ENTRIES SUPPLIED:
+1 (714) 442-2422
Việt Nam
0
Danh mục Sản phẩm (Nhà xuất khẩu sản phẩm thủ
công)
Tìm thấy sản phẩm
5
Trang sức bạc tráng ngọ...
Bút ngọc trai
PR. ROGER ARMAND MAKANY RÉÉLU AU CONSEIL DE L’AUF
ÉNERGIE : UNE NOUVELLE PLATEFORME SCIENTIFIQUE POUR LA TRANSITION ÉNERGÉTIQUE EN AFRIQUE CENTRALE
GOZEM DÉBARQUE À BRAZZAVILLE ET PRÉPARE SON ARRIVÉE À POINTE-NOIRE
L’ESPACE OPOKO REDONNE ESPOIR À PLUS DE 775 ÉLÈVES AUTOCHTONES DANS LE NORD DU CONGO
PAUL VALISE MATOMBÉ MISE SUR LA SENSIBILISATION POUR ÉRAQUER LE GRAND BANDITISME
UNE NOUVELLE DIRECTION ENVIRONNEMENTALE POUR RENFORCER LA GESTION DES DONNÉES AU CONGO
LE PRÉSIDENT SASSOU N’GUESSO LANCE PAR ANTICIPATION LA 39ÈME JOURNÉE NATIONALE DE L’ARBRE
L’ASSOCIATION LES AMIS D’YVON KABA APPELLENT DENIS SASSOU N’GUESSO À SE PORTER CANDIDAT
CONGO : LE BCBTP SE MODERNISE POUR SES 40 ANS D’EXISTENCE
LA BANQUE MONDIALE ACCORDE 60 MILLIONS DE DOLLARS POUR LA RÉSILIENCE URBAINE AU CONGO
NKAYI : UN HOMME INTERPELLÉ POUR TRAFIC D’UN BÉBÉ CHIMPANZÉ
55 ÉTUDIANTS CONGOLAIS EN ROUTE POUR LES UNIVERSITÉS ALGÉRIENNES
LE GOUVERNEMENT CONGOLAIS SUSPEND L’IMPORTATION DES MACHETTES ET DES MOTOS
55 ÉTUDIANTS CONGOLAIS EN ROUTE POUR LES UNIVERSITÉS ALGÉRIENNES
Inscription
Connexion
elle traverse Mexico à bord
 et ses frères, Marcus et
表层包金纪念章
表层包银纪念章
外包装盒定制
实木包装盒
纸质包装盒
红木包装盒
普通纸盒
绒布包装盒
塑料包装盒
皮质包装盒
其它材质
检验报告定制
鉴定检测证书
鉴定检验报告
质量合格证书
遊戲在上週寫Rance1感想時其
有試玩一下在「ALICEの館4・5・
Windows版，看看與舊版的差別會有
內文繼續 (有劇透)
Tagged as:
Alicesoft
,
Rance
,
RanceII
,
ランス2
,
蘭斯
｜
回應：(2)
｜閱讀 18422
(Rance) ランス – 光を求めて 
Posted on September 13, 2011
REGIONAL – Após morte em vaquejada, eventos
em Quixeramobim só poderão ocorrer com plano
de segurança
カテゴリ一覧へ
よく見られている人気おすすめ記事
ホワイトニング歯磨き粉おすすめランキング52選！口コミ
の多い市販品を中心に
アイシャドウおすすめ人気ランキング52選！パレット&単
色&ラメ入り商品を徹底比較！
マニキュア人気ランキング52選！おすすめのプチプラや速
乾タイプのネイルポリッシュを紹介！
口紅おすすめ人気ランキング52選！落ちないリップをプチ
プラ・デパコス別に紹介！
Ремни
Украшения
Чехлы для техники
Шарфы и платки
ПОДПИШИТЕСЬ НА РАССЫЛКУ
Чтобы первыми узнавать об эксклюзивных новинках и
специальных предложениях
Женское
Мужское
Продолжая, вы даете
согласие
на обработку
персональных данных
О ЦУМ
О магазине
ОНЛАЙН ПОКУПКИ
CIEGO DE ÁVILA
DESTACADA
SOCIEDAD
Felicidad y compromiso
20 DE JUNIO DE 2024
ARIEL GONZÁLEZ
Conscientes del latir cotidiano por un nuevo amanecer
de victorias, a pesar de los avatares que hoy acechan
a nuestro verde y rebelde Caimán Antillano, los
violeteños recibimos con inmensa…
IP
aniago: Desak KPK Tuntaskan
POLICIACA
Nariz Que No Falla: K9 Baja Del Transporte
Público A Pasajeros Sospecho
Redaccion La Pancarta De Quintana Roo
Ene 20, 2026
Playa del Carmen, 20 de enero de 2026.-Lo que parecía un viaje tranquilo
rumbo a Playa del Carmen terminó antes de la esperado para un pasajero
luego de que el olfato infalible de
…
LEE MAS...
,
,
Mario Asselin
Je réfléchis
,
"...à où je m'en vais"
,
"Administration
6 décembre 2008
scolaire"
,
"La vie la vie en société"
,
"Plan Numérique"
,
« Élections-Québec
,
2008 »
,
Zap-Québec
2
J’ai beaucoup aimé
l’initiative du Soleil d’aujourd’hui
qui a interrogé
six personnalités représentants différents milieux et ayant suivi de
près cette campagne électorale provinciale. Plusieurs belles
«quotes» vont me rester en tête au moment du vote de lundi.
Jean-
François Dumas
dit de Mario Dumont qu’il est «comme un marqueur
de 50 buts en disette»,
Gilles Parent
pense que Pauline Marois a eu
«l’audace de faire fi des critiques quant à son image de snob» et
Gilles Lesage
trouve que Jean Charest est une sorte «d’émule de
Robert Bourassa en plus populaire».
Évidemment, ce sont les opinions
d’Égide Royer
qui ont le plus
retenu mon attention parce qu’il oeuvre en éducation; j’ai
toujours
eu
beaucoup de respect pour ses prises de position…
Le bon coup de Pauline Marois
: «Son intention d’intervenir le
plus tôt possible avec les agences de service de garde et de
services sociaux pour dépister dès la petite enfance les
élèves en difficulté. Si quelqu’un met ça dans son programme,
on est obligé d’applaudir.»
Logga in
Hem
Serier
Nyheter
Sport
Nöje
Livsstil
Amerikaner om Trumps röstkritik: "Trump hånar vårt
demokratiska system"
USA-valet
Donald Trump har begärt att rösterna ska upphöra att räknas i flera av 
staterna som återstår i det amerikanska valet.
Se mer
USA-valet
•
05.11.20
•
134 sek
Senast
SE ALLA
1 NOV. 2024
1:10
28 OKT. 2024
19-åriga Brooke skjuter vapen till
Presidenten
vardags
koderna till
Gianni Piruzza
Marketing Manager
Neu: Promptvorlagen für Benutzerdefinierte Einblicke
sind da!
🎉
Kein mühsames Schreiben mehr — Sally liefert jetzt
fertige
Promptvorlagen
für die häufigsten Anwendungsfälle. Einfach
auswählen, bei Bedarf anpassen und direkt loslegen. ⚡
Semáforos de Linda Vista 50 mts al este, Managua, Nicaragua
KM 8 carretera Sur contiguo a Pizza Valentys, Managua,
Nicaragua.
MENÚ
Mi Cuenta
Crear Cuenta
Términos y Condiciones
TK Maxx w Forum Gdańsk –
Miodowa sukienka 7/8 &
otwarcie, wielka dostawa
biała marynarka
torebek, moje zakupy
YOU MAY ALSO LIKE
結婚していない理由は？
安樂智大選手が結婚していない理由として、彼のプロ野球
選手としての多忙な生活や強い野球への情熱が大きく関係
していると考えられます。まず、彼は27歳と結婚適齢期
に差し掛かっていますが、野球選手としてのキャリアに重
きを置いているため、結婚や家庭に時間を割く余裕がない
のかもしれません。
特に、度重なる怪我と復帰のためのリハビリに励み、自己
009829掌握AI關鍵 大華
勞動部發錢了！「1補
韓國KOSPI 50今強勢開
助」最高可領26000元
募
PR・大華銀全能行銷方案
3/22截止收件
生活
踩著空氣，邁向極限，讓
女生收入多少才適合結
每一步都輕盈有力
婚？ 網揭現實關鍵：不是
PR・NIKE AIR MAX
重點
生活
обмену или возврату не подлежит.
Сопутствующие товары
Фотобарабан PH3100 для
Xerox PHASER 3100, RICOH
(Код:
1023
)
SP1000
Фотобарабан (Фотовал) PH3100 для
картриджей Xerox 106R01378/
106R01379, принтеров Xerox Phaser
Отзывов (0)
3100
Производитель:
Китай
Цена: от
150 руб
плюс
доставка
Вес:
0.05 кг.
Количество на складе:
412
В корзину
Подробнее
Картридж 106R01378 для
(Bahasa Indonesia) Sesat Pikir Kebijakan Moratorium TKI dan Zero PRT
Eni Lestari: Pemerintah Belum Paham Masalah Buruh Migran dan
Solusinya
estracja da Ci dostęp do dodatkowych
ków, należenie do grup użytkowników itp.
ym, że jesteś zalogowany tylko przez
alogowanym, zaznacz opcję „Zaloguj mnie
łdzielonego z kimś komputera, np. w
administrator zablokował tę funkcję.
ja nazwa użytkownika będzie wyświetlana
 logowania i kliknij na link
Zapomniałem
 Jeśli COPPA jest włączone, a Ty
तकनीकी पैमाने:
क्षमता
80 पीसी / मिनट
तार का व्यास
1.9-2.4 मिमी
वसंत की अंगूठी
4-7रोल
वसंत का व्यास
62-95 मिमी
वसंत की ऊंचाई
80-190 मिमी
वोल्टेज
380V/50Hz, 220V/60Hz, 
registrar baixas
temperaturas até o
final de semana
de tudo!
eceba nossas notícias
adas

EXERCISE DESCRIPTION:
Transcribe the records above from the line holding "retenu mon attention" down to the line holding "28 OKT. 2024", inclusive, without adding anything.

OUTPUT BELOW:
retenu mon attention parce qu’il oeuvre en éducation; j’ai
toujours
eu
beaucoup de respect pour ses prises de position…
Le bon coup de Pauline Marois
: «Son intention d’intervenir le
plus tôt possible avec les agences de service de garde et de
services sociaux pour dépister dès la petite enfance les
élèves en difficulté. Si quelqu’un met ça dans son programme,
on est obligé d’applaudir.»
Logga in
Hem
Serier
Nyheter
Sport
Nöje
Livsstil
Amerikaner om Trumps röstkritik: "Trump hånar vårt
demokratiska system"
USA-valet
Donald Trump har begärt att rösterna ska upphöra att räknas i flera av 
staterna som återstår i det amerikanska valet.
Se mer
USA-valet
•
05.11.20
•
134 sek
Senast
SE ALLA
1 NOV. 2024
1:10
28 OKT. 2024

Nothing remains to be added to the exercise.